I am new to the stock world and plan to invest. To begin ,I started with subscribing to Equitymaster's 5 minute wrapups and other material. But lately, I see a lot of mails regarding small caps specially the Varthur Hobli mails. To be honest, this is very annoying. The deluge of the EM mails claiming to have found gems in the small cap segment seems like loud attempts to garner increased sales rather than keeping investor interest a priority. It is more like seeking promotion and support for EM team instead of bringing out any real value to the reader. Frankly, they are fit to be spammed.

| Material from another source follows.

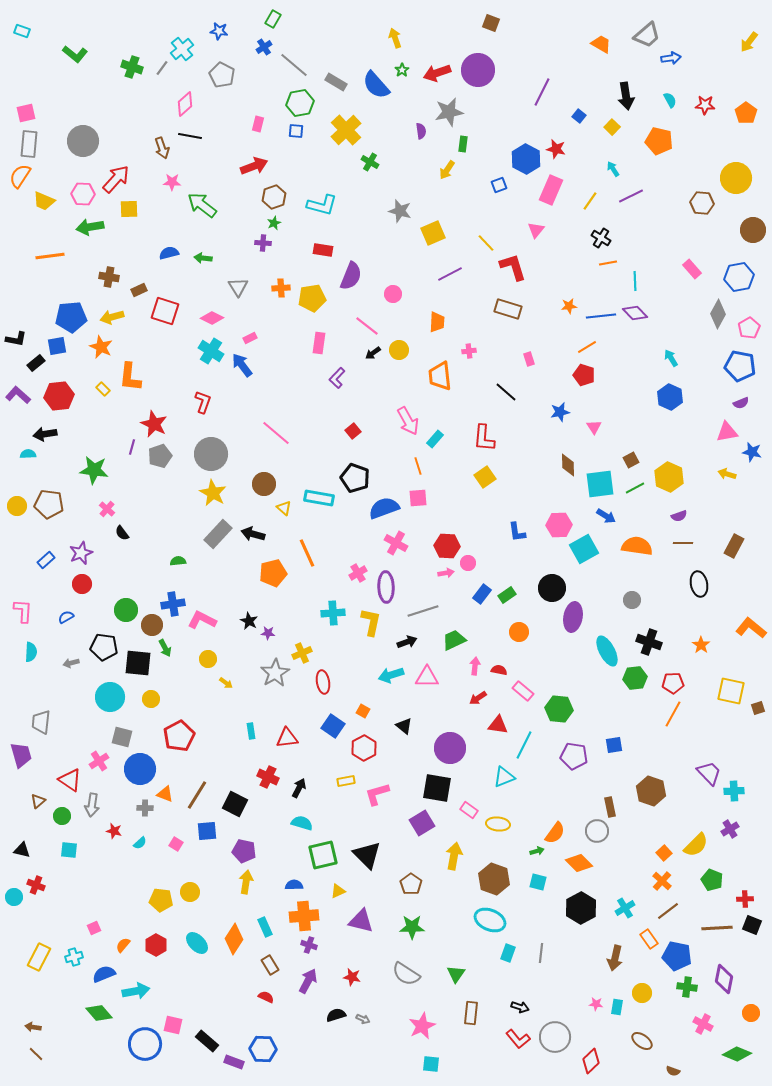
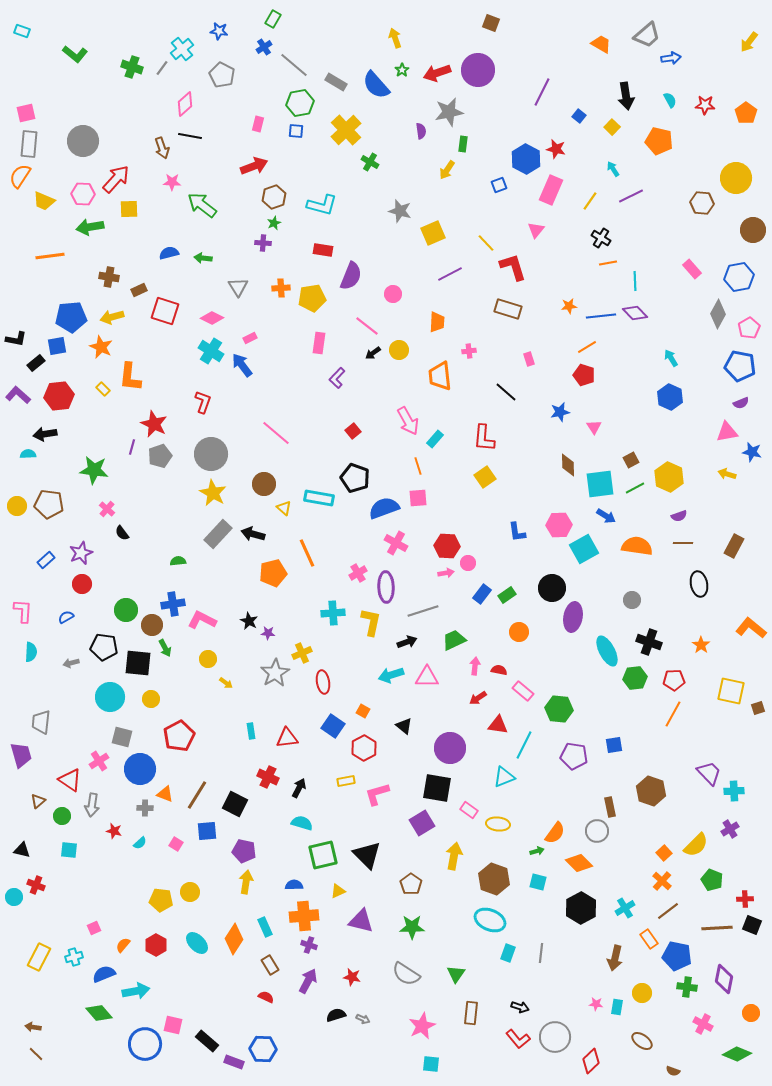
red pentagon at (673, 683): moved 1 px right, 3 px up
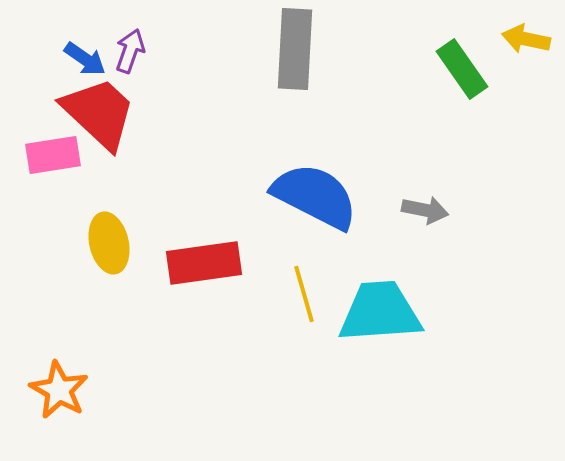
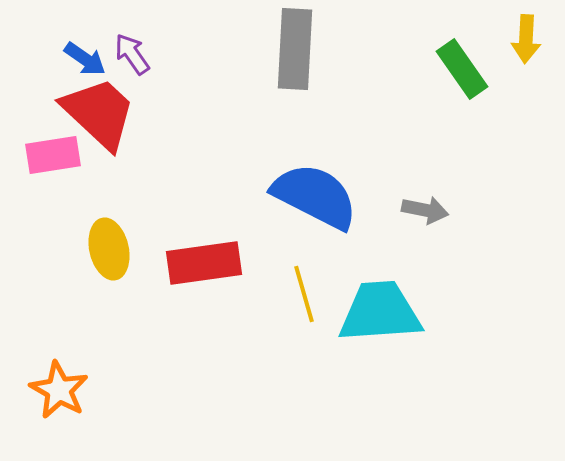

Instead of all the self praise and attempts to glorify team members' work which I feel is more of a stroke of luck(reading comments of existing subscribers), if the team can send out one free recommendation and analysis/report, once a month, it would do a world of good to people who really want to go for your services. And if you are so good at what you claim to be, given hundreds of companies to choose from, that should not be difficult for you.

Frankly, your mails are like copies of myriads of mails sent by online fortune tellers who claim to know your past and read your future which they will share with you happily for a small sum.

Like (2)

RAJKUMAR S D

Mar 16, 2016

Debt is absolutely necessary for the present corporate to function, expand and diversify. But debt utilisation should be under constant watch of lenders to ensure its timely repayment with reasonable return on loans. At any point of time if lenders feel that company is indebted with excess amount than its capacity to service and there are indications for diversion of debt for irrelevant purpose, the lender should immediately raise the alarming signal and initiate remedial measures to protect its debt and also to maintain the solvency of debtors. In the present arena of global business with increasing cost of doing the business as well as to service equity better, debt is absolutely necessary but its limit should be fixed by the lenders by drawing accurate and perfect boundary lline.

Thanks with regards

RAJKUMAR S D

Like (2)

krishnamurthy

Mar 16, 2016

It is not the only corporate sectors are which made debt, the root cause is scam master doctorate ex-Pm of this unfortunate country lead the loot and debt companies. This he made in the name of opening economy to the industries and his political Hench men.The people whom he created are Ramalingaraju, Bujbal, A Raja, Marans, karuna, Maya, Lalu, Mulayam, virabhdra singh, Mally, Subratho roy, Chidu and his son, Many more chota politicians. Thai how he hold the Pm post for 10 years at the cost of poor people.